Where sliding scale is concerned, no, me offering a tier that is $50 cheaper does not solve capitalism or even particularly let me sleep better at night. But no individual choice I could have made does or will do that. What applying sliding scale to my business pricing does do, though, is signal noncompliance, and a deviation from exploitative or extractive expectations and toward economic justice. There is even research to suggest that combining pay-what-you-want structures with a sense of shared social responsibility increases traditional profit. I can recognize that I exist within an ecosystem of other people offering goods and services, and needing goods and services, where we are all looking for ways to shift toward something better than what we've been offered. This could be shifting toward solidarity economies, or undertaking entirely different political shifts altogether.
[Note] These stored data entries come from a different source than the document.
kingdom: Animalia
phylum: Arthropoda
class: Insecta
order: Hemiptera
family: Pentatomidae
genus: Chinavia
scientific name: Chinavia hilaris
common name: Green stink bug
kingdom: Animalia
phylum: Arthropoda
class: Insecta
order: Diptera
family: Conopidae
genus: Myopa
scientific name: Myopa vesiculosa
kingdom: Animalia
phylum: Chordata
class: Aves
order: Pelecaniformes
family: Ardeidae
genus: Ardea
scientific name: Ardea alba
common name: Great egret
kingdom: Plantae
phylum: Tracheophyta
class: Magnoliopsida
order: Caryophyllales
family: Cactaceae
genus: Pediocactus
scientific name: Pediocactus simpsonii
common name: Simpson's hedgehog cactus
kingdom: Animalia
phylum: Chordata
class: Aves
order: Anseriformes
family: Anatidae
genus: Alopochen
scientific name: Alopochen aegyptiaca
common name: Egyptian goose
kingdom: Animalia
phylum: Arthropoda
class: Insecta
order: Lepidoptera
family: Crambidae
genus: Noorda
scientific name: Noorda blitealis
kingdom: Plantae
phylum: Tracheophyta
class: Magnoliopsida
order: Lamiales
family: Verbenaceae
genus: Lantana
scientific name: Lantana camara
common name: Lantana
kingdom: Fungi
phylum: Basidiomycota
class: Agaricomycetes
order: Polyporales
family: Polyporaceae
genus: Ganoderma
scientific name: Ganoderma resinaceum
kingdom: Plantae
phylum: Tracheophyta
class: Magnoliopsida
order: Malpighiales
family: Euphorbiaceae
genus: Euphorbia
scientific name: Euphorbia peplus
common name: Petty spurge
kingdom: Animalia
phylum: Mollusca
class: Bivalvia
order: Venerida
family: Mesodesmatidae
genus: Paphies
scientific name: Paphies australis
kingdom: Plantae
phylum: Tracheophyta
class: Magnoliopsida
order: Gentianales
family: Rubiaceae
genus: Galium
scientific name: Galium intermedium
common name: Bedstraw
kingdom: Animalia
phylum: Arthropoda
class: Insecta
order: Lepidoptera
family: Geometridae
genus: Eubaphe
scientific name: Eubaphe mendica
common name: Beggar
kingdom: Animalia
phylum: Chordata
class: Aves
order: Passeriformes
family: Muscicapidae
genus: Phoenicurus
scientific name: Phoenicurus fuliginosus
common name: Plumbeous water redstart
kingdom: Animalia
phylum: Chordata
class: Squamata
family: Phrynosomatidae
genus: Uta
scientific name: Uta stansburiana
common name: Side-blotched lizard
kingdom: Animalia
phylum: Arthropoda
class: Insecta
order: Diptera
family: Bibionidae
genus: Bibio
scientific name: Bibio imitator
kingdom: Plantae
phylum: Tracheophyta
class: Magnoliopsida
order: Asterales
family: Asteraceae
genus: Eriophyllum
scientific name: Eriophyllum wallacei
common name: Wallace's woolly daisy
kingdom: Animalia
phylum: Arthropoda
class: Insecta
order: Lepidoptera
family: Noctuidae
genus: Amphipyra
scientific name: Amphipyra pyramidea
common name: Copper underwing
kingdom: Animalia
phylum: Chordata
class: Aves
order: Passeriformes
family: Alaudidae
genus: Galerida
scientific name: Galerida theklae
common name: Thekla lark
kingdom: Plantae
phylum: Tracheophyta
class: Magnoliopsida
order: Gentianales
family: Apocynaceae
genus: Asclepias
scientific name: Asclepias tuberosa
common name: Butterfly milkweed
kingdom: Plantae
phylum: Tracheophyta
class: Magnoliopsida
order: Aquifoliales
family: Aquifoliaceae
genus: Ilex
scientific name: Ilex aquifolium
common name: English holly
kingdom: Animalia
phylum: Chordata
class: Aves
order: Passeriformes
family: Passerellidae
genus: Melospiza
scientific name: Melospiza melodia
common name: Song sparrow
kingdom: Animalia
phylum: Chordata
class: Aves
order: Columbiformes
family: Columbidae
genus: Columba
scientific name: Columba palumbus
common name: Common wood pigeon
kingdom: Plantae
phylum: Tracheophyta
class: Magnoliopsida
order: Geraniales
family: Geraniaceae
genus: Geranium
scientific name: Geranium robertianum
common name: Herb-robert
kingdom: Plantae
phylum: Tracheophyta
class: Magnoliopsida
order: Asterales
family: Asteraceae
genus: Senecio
That is, when I'm experiencing this internal conflict around "what does this even do, anyway?" I try to return to the realization that this isn't an individual choice meant to save us all, but rather locates me in an ecosystem and in relationships to others. It's not just numbers on a menu board advertising my prices, it's a signal about the kind of relationships I want to form in the space of commerce. It's leading with principles, engaging others' questions or concerns, and attempting to find a political equilibrium for us to work together toward a mutual goal.

Some takeaways and closing questions

As I've offered (at length), sliding scale pricing is just one way that someone in my position, operating a small business, can practically apply political principles to everyday life. Of course it still comes at a cost: operating differently than predominant paradigms always increases uncertainty and can give rise to self-doubt. Sometimes there aren't great blueprints for what you're trying to do already, and you risk making mistakes or not living up to your ideals.

But engaging in this iteration, struggle, and learning is part of the practice of the politics themselves. It's not a one-and-done procedure, but a constant revisiting of a type of framework:

  • What are my values and principles?
  • What evidence do I have to support my beliefs? What evidence exists to the contrary?
  • How should one act, or how should a system behave, in accordance with these principles and evidence?
  • What's possible to enact right now that aligns with these beliefs and evidence?
  • How might acting in these ways create space and possibility for future action? What possibilities might it foreclose on?
  • Do the outcomes I've witnessed from my actions align with my principles? What new evidence do they provide for how I should act? What material shifts do I witness (or not) and why?

Shifts at the systemic level require collective action, not individual shifts. But without individual commitment to rethinking how the status quo operates and choosing an alternate path, collective action also isn't possible. And sliding scale pricing is exactly a case of this—businesses and individuals aligned with principles of economic justice won't upend the entirety of capitalism worldwide by implementing a change, but the work of rethinking and implementing a change does have impact on people and on economic relationships. It's hard work that requires individual commitment, but not work you have to do alone. And the work of designing a different way of operating is itself building a muscle that can work towards bigger change.